Why money can make you miserable even if you're careful Part 2

What happened over the last year, is more or less a microcosm of what has been happening to people in general over the last twenty years.  A sharp, unrelenting focus on pursuing increased levels of wealth, power, and fame - with very little thought given to the actual consequences.

After scoring those huge sales in the first few months, sales eventually started dropping.  And while I was still able to be quite satisfied with that amount of income (it was, after all, over 10 times the amount I was making before), there was always this nagging feeling that, if I put some more effort into it, I could make more.

At the same time, rivals took notice of my app and were not pleased at how  I was taking a huge portion of their potential sales.  I started getting strange bogus reviews on my app that said things somewhere along the lines of:

"I bought this app but it's nowhere near as good as what all the other reviewers say.  They're all shills"

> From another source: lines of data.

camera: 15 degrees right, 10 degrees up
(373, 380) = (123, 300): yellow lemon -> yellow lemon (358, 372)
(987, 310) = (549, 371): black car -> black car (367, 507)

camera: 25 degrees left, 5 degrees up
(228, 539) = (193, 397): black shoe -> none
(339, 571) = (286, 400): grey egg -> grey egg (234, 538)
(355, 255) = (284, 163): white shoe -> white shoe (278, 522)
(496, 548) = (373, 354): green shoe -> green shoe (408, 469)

and countless variations of it.  Every time this happened, sales would drop a sizable 30%-40%, but the worst part was the psychological damage it caused.  I couldn't stand being fucked over unfairly by someone else, so I started obsessing over finding out who wrote these reviews.  Once I did, it was the start of a most tiring and bothersome "behind the scenes war" where we'd try to manipulate review pages to our own benefit.

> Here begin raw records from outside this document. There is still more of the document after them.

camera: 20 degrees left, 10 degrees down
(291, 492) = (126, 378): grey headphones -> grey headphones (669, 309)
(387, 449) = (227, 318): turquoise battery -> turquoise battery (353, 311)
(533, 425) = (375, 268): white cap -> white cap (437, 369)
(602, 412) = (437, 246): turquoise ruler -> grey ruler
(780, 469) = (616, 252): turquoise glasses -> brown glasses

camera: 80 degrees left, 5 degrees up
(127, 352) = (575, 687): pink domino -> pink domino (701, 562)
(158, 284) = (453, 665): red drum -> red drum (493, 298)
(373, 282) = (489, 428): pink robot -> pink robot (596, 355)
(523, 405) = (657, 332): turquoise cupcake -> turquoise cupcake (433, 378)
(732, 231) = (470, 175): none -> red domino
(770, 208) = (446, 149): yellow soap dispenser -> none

I absolutely despised this pointless activity, because it focuses your energy on crude, dishonest things. Even worse, I don't think this is a necessary evil of business.  When both competitors bash each other openly, both sides lose mores sale than if nobody bashed anybody.  Everybody loses. However, if you just let the other competitor bash you without retaliating, it's truly gut-wrenching as customers falsely believe you are the scammer while the real evil-doer is supposedly selling a "great genuine product". You're the only one who loses while the asshole gets away with more money that he really doesn't deserve.

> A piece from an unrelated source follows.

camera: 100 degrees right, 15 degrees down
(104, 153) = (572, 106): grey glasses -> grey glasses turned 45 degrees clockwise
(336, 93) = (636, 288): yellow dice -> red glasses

It was about that time I could feel a sour black pus growing from inside of me... a genuine hatred for all my competitors and a desire to crush them.  So I beefed up Real英会話 with a newfound gusto, added in-app updates, a phrase request system which would cleverly encourage users to leave good reviews, in hopes of constantly flooding out the fake bogus ones.

All my efforts paid off, as my sales shot up again to stratospheric amounts starting from February 2011, which posted record sales of ¥7,771,645 in a single month.

Things like this don't happen without people taking notice, so it wasn't long before I my tax accountant suggested to me to form a company.  I always hesitated about making a company because I had no interest in hiring other people, and it just seemed like a lot of paperwork and stuff to save what was at most 5% in tax.

It felt good to be noticed - especially by my dad, who was blown away by the numbers, and even my tax accountant, who said that this kind of revenue for a single person in Okinawa was almost unheard of. I felt smart, talented, above everyone else...

However, I noticed that the amount of time I spent on work started to grow slowly, to the point where I had no idea when I was ever really just laying back and having a good time.  I completely stopped playing video games, I barely watched any movies, I never just "hung out" with people.  My mind was so sharp and focused on making more money, and that meant checking reviews every 10 minutes, answering support mails every 30 minutes, and never letting my eye off the ball.  Can you imagine trying to eat lunch with a friend, only being bothered by the idea that some hideous review was just posted and taking your sales away?  Anything that was unrelated to making money, having intense sex, or stuffing my body with good food was instantly labeled a waste of time. I became obsessive, irritable, neurotic.

Slowly, I grew increasingly irritable at small things.  Red lights.  Forgetting to put beer in the fridge.  Forms to fill out.  Then, I grew irritated at microscopic things.  Waiting for water to boil.  Having to get out coins from my wallet.  Or having to bring that stupid bill to the cashier every time I ate out at Eco Room.  I started becoming bossy and ordering my secretary to take care of these microscopic annoyances, which she did... and that made me happy again.. for a while...

In the end, I just wanted everything that I wanted more instantly and more intensely.  It's as if my mind were screaming: "MORE! MORE!! FASTER! MORE PAINLESSLY!! 2 CLICKS TO 1 CLICK! 1 CLICK TO AUTOMATIC!" and it would just never stop.